In this example, we will only put rows from my_special_table
into the index.
Request Builder
In our webhook request, we return a closure that builds our WebhookRequest. The WebhookRequest allows you to set the method, headers and payload of your HTTP request as well as control what fields will be included in the payload. If you want to grab an environment variable, do it outside of the closure.
In Elasticsearch, bulk data is sent as newline-delimited JSON so we will have to format our paylaod accordingly.
Configure Statetrace in Docker-Compose
Now we will add Statetrace to our Docker-compose settings
Get your License
Go to https://www.statetrace.com/statetrace-core to get your free STATETRACE_LICENSE
key. No email or sign-up required.
Make a secret
Run the following command to generate a STATETRACE_SECRET_KEY
head -c 500 /dev/urandom | tr -dc 'a-zA-Z0-9' | fold -w 32 | head -n 1
Add to YAML
Taking our Statetrace License, our STATETRACE_INBOUND_CONFIG above and tie it all together with the rest of our docker compose file.
version: '3'
services:
postgres:
image: postgres
environment:
- POSTGRES_DB=postgres
- POSTGRES_USER=postgres
- POSTGRES_PASSWORD=postgres
command:
- "postgres"
- "-c"
- "wal_level=logical"
- "-c"
- "max_wal_senders=2"
- "-c"
- "max_replication_slots=2"
ports:
- "5432:5432"
es01:
image: docker.elastic.co/elasticsearch/elasticsearch:7.15.2
container_name: es01
environment:
- node.name=es01
- bootstrap.memory_lock=true
- "ES_JAVA_OPTS=-Xms512m -Xmx512m"
ulimits:
memlock:
soft: -1
hard: -1
volumes:
- data01:/usr/share/elasticsearch/data
ports:
- 9200:9200
networks:
- elastic
# The buffer database
statetrace_db:
image: postgres
environment:
- POSTGRES_DB=postgres
- POSTGRES_USER=postgres
- POSTGRES_PASSWORD=postgres
command:
- "postgres"
- "-p"
- "5433"
ports:
- "5433:5433"
statetrace:
image: statetraceofficial/statetrace-beta
environment:
STATETRACE_DATABASE_URL: postgres://postgres:postgres@statetrace_db:5433/postgres
STATETRACE_SECRET_KEY_BASE: "123456789123456789123456789123456789123456789123456789123456789123456789"

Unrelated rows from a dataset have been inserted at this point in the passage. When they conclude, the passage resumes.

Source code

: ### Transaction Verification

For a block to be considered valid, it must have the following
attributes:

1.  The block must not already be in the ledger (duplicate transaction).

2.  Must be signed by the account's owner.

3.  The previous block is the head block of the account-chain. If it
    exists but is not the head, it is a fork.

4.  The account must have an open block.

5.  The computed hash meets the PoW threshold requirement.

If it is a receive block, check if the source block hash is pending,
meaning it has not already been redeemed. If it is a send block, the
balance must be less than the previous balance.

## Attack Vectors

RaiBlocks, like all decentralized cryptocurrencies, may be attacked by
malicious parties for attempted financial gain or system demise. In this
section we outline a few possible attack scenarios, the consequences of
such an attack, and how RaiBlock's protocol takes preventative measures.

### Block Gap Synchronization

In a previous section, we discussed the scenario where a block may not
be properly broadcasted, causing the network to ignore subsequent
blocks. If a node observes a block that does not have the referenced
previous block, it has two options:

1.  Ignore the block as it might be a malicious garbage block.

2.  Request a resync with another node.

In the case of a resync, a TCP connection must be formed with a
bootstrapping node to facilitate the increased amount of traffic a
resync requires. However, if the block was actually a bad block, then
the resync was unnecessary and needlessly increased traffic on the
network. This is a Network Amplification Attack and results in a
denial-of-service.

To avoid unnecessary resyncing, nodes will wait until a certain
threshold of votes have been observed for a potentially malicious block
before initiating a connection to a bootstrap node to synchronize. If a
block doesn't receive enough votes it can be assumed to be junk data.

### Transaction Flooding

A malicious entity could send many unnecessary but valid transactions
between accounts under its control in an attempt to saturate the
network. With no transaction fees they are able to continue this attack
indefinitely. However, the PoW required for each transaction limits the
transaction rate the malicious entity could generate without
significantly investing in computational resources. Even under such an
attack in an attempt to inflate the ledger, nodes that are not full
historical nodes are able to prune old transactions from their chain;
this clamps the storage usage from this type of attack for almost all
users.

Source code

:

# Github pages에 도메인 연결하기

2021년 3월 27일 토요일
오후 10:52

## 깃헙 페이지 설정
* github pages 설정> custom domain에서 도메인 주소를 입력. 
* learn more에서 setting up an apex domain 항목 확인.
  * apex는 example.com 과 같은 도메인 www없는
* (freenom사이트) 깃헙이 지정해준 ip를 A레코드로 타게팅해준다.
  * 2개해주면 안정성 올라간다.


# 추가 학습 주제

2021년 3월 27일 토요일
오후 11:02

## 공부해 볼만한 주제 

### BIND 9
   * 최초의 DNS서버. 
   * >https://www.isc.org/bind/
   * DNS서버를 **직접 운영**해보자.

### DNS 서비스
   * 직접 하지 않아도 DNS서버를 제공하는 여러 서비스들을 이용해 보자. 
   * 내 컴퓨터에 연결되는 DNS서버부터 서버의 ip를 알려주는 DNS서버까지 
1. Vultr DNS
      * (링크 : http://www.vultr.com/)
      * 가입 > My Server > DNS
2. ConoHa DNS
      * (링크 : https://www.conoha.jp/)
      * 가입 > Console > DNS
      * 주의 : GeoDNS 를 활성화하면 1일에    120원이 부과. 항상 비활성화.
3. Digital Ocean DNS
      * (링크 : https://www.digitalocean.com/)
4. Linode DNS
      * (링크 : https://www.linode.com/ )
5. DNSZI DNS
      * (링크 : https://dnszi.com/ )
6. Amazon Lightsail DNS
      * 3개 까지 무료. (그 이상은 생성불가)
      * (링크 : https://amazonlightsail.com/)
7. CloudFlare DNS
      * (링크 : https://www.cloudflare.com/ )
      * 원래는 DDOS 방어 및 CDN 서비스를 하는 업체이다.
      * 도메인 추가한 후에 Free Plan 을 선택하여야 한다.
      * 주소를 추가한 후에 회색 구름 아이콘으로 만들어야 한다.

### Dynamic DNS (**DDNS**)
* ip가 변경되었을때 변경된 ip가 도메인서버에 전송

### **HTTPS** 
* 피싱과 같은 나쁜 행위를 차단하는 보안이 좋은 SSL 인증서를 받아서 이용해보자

STATETRACE_LICENSE: "<statetrace_license>"
STATETRACE_INBOUND_CONFIG: |
inbounds:
- name: Postgres DB
database_type: postgres
username: postgres
password: postgres
database: postgres
host: localhost
publication: "statetrace"
slot: "statetrace"
port: 5432
log_new_attributes: true
outbounds:
- name: Webhook
handler: webhook
target_url: "http://es01:9200/logs-statetrace_dump/_bulk"
middleware: |
fn
%{relation_name: tn} when tn in ["my_special_table"] -> :ok
_ -> :skip
end
request_builder: |
fn rows ->
payload =
rows
|> Enum.flat_map(fn row ->
[
Jason.encode_to_iodata!(%{"create" => %{}}),
"\n",
Jason.encode_to_iodata!(Map.merge(%{"@timestamp" => row.row_timestamp}, row)),
"\n"
]
end)
%WebhookRequest{method: "POST", headers: [{"content-type", "application/json"}], payload: payload}
end
depends_on:
- statetrace_db
- postgres
- es01
Now all changes happening in the postgres database that match the middleware will be streamed into Elasticsearch under the logs-statetrace_dump
index.
Conclusion
Keeping Postgres synchronized with Elasticsearch doesn't need to be hard. We have shown that we can configure the standard webhooks found in Statetrace and use them to push data into the search engine without a lot of configuration.
You can expand on this method to customize the data that you choose to index.